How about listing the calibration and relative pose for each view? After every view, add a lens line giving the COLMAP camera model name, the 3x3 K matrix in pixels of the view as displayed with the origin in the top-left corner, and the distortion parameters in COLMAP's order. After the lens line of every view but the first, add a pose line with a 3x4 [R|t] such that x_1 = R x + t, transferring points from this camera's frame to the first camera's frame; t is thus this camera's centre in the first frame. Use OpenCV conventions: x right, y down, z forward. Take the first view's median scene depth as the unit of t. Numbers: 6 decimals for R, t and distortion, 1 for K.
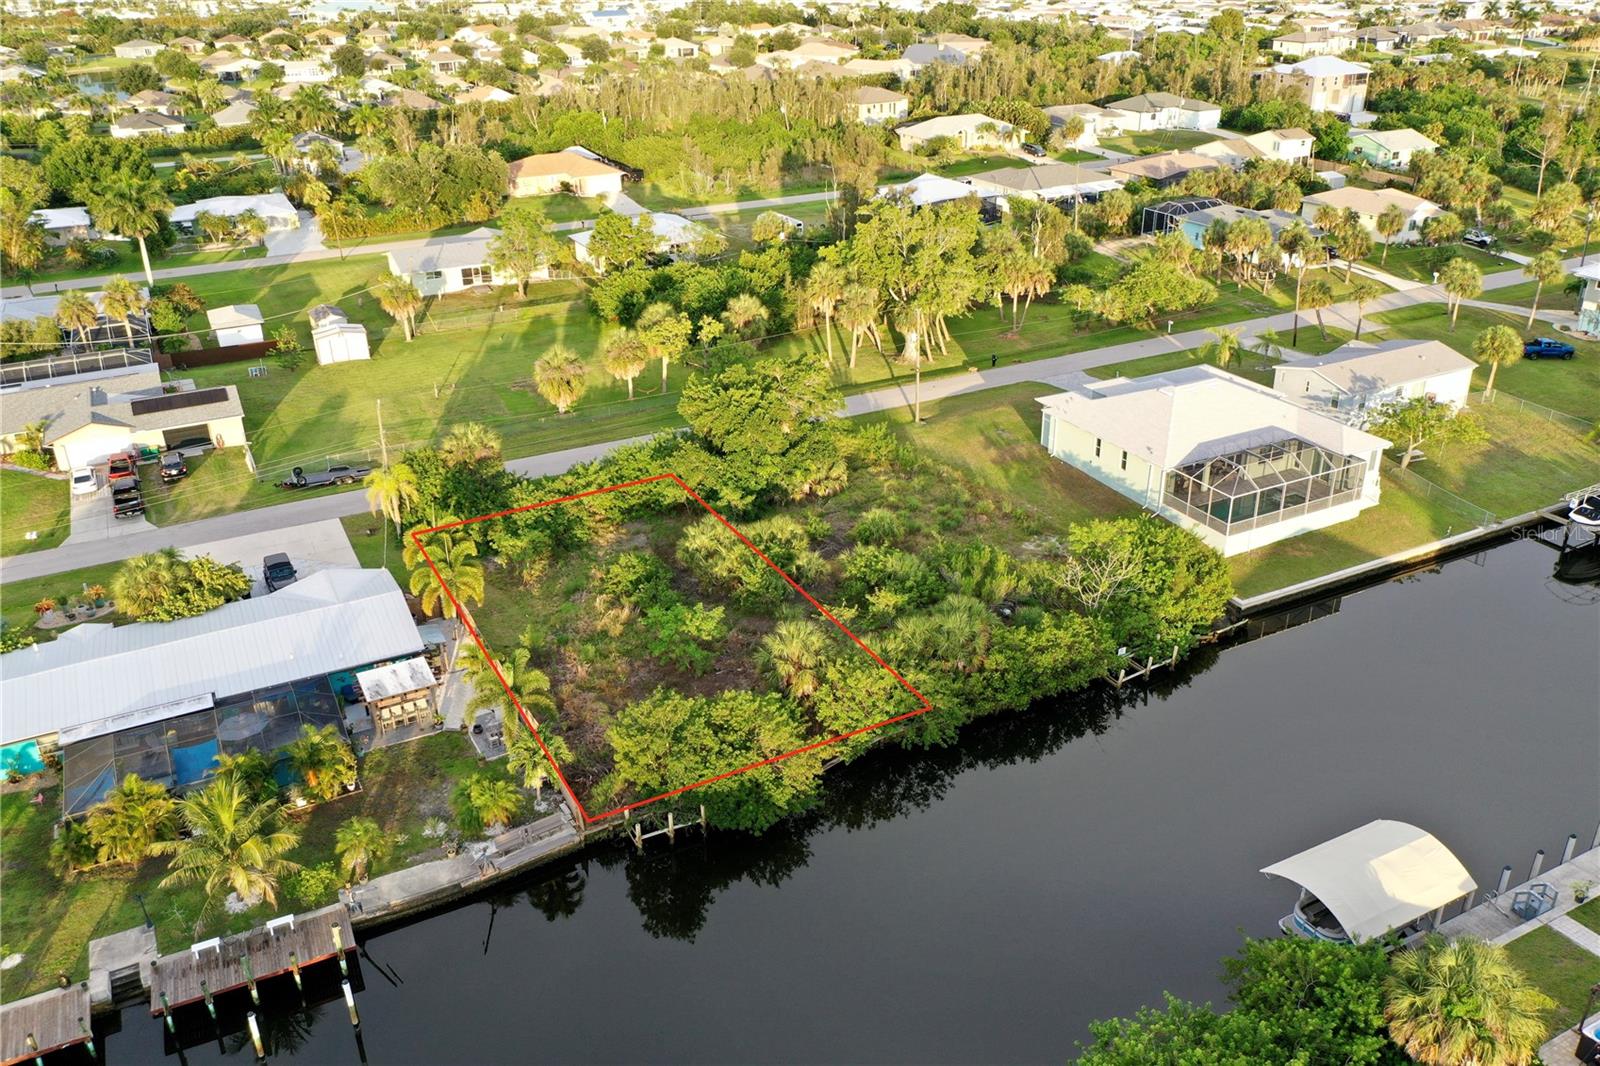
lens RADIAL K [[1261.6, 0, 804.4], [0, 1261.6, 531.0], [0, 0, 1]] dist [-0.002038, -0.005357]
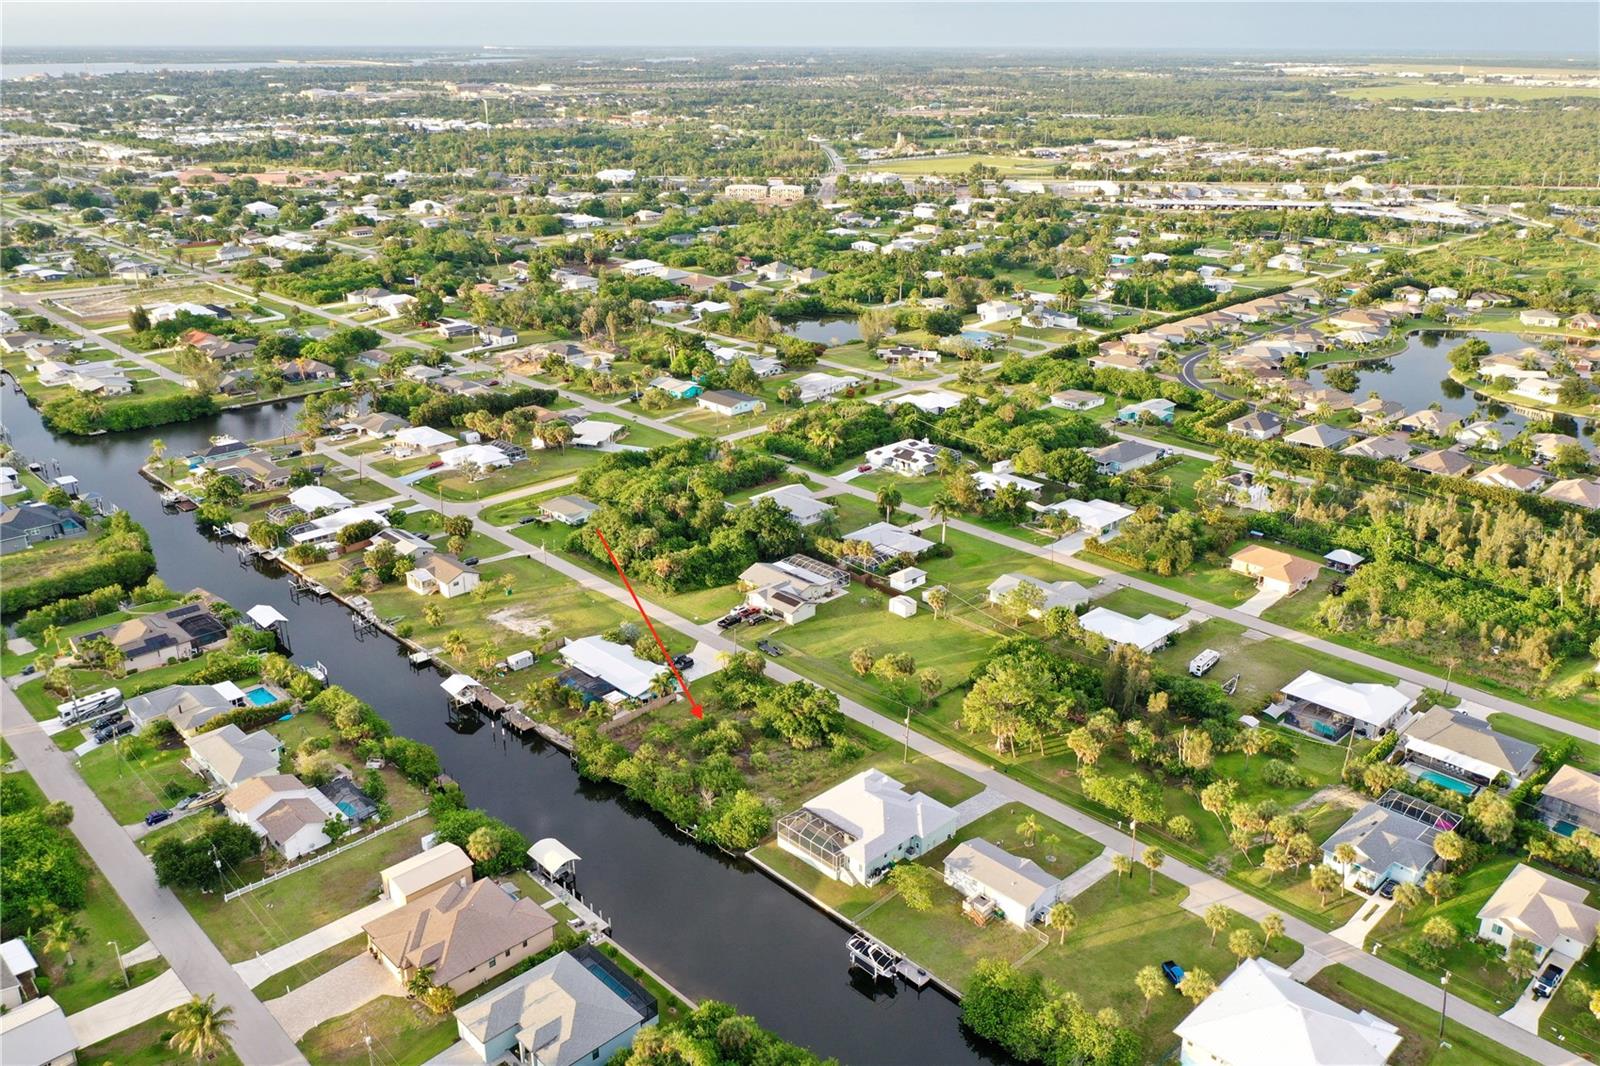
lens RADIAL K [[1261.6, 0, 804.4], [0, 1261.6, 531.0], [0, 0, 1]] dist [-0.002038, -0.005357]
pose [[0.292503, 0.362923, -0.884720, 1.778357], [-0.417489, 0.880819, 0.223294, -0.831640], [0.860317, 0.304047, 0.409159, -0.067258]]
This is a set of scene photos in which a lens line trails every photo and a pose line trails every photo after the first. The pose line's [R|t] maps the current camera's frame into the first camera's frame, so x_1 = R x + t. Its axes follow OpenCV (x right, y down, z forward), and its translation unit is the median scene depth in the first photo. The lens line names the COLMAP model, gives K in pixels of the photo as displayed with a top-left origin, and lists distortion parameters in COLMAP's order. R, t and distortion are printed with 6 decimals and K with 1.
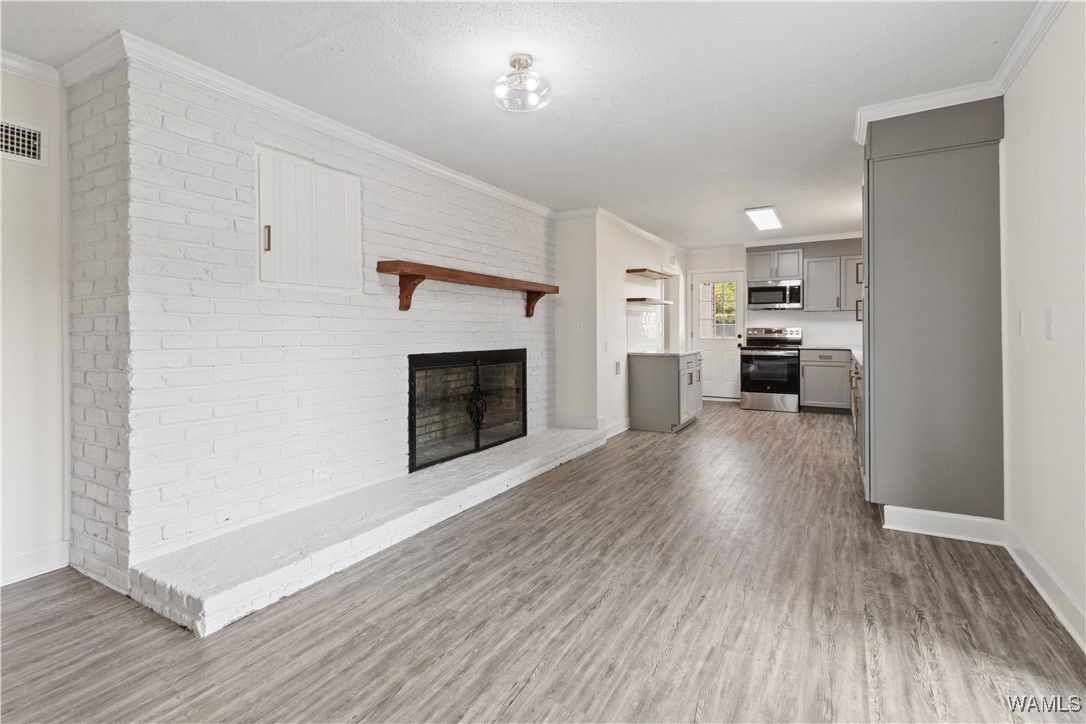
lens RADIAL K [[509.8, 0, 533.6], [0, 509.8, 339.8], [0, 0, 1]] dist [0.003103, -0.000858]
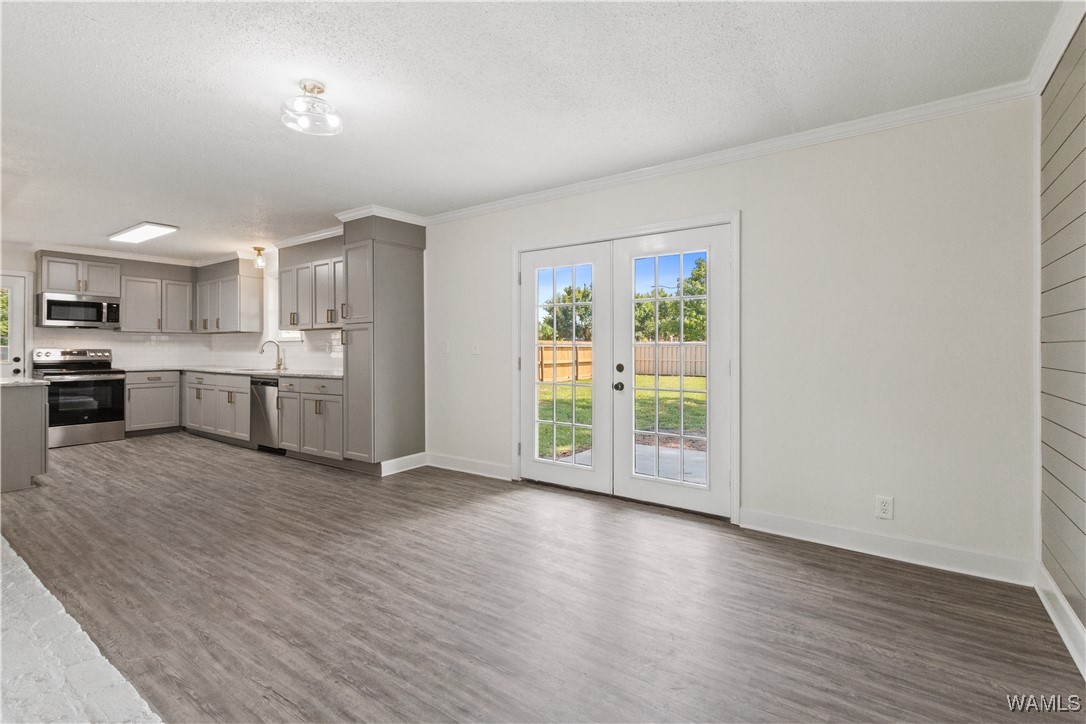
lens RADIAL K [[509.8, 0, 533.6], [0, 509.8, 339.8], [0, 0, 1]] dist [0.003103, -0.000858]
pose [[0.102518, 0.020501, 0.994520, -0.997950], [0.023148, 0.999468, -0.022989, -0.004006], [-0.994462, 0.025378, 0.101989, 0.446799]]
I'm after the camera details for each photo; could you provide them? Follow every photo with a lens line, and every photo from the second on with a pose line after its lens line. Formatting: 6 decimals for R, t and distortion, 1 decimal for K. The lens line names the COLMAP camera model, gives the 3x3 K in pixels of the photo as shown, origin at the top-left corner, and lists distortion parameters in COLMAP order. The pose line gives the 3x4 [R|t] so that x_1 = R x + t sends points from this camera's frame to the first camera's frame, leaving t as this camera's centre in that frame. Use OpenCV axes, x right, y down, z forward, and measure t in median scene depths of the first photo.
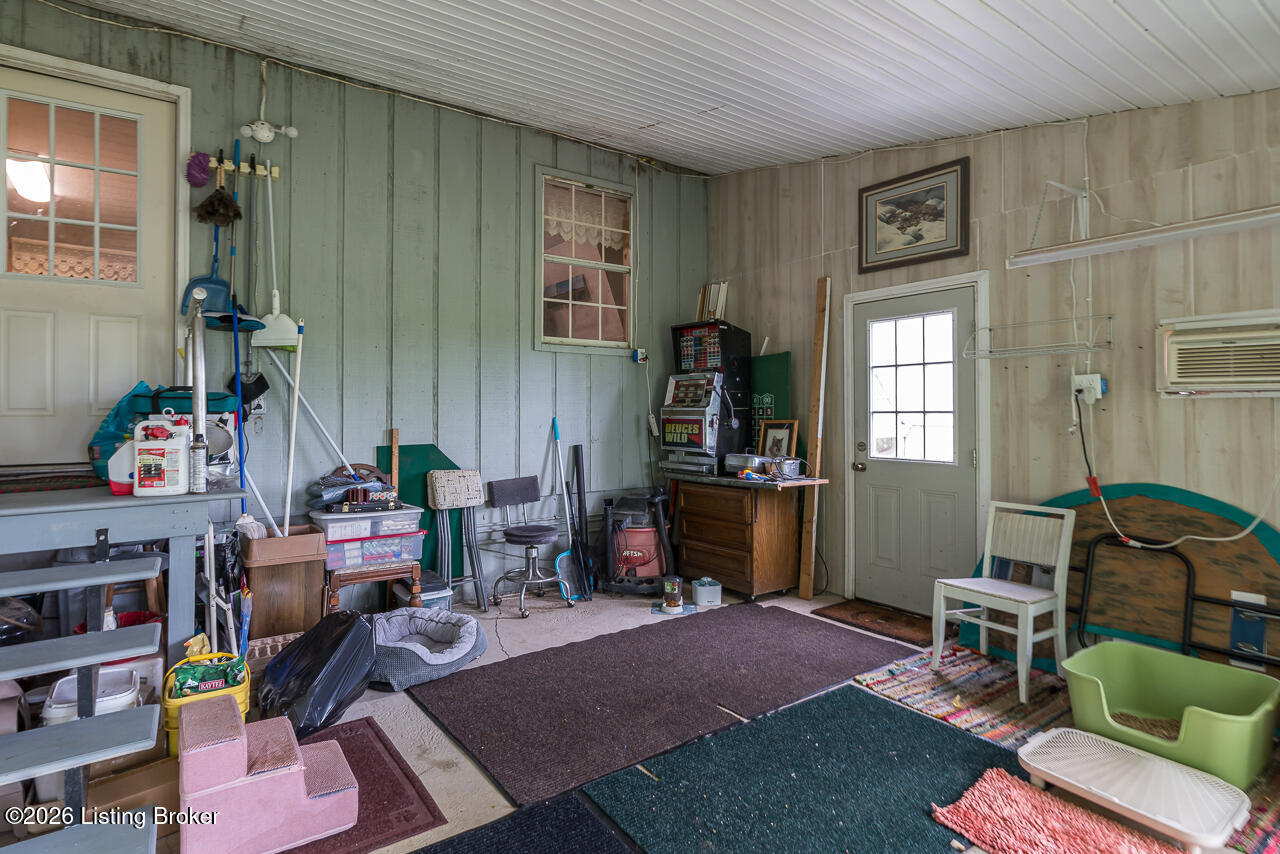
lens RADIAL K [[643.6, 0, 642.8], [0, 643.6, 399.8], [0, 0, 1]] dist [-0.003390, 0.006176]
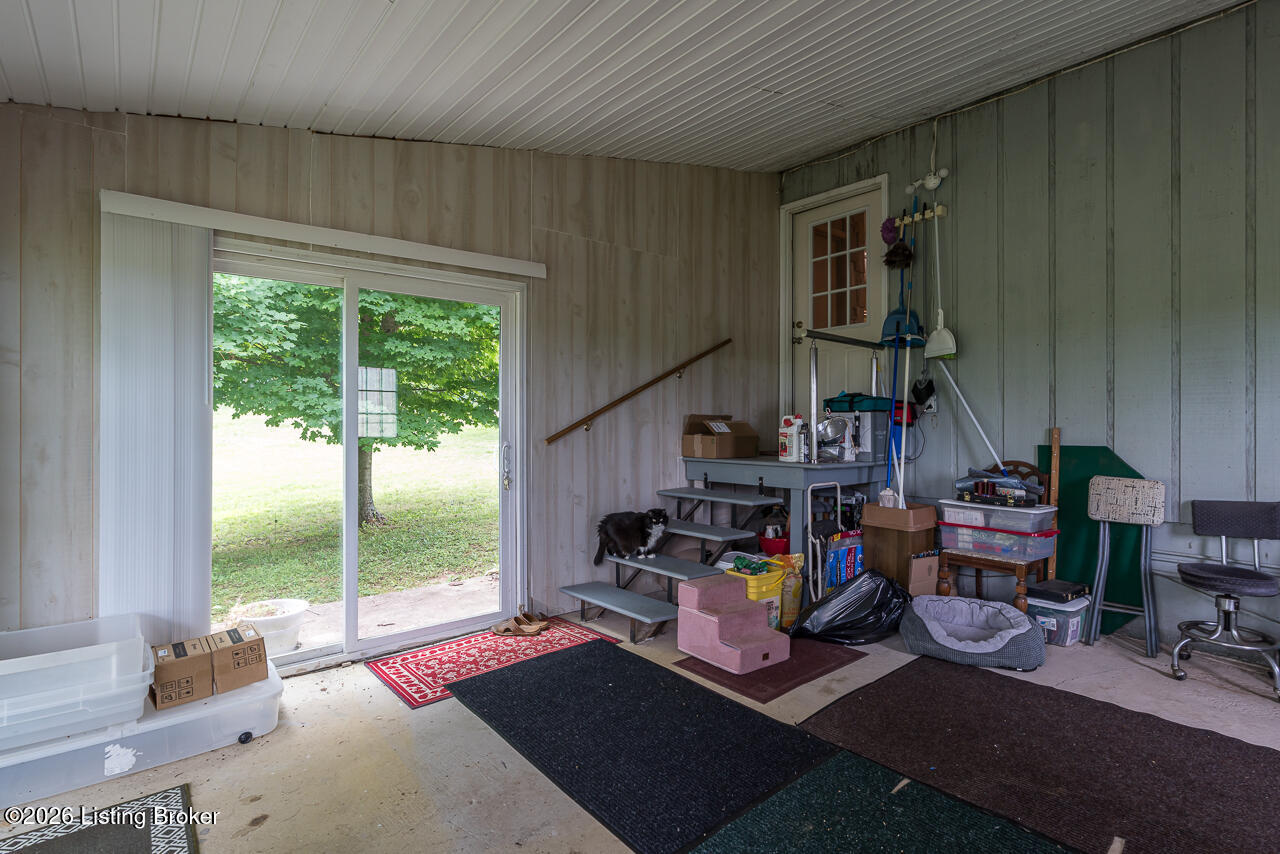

--------------------

| About this exercise |
Output a verbatim copy of the entries and skip the pictures.

| Solution for this exercise |
How about listing the calibration and relative pose for each view? After every view, add a lens line giving the COLMAP camera model name, the 3x3 K matrix in pixels of the view as displayed with the origin in the top-left corner, and the distortion parameters in COLMAP's order. After the lens line of every view but the first, add a pose line with a 3x4 [R|t] such that x_1 = R x + t, transferring points from this camera's frame to the first camera's frame; t is thus this camera's centre in the first frame. Use OpenCV conventions: x right, y down, z forward. Take the first view's median scene depth as the unit of t. Numbers: 6 decimals for R, t and distortion, 1 for K.
lens RADIAL K [[1261.6, 0, 804.4], [0, 1261.6, 531.0], [0, 0, 1]] dist [-0.002038, -0.005357]
lens RADIAL K [[1261.6, 0, 804.4], [0, 1261.6, 531.0], [0, 0, 1]] dist [-0.002038, -0.005357]
pose [[0.292503, 0.362923, -0.884720, 1.778357], [-0.417489, 0.880819, 0.223294, -0.831640], [0.860317, 0.304047, 0.409159, -0.067258]]
This is a set of scene photos in which a lens line trails every photo and a pose line trails every photo after the first. The pose line's [R|t] maps the current camera's frame into the first camera's frame, so x_1 = R x + t. Its axes follow OpenCV (x right, y down, z forward), and its translation unit is the median scene depth in the first photo. The lens line names the COLMAP model, gives K in pixels of the photo as displayed with a top-left origin, and lists distortion parameters in COLMAP's order. R, t and distortion are printed with 6 decimals and K with 1.
lens RADIAL K [[509.8, 0, 533.6], [0, 509.8, 339.8], [0, 0, 1]] dist [0.003103, -0.000858]
lens RADIAL K [[509.8, 0, 533.6], [0, 509.8, 339.8], [0, 0, 1]] dist [0.003103, -0.000858]
pose [[0.102518, 0.020501, 0.994520, -0.997950], [0.023148, 0.999468, -0.022989, -0.004006], [-0.994462, 0.025378, 0.101989, 0.446799]]
I'm after the camera details for each photo; could you provide them? Follow every photo with a lens line, and every photo from the second on with a pose line after its lens line. Formatting: 6 decimals for R, t and distortion, 1 decimal for K. The lens line names the COLMAP camera model, gives the 3x3 K in pixels of the photo as shown, origin at the top-left corner, and lists distortion parameters in COLMAP order. The pose line gives the 3x4 [R|t] so that x_1 = R x + t sends points from this camera's frame to the first camera's frame, leaving t as this camera's centre in that frame. Use OpenCV axes, x right, y down, z forward, and measure t in median scene depths of the first photo.
lens RADIAL K [[643.6, 0, 642.8], [0, 643.6, 399.8], [0, 0, 1]] dist [-0.003390, 0.006176]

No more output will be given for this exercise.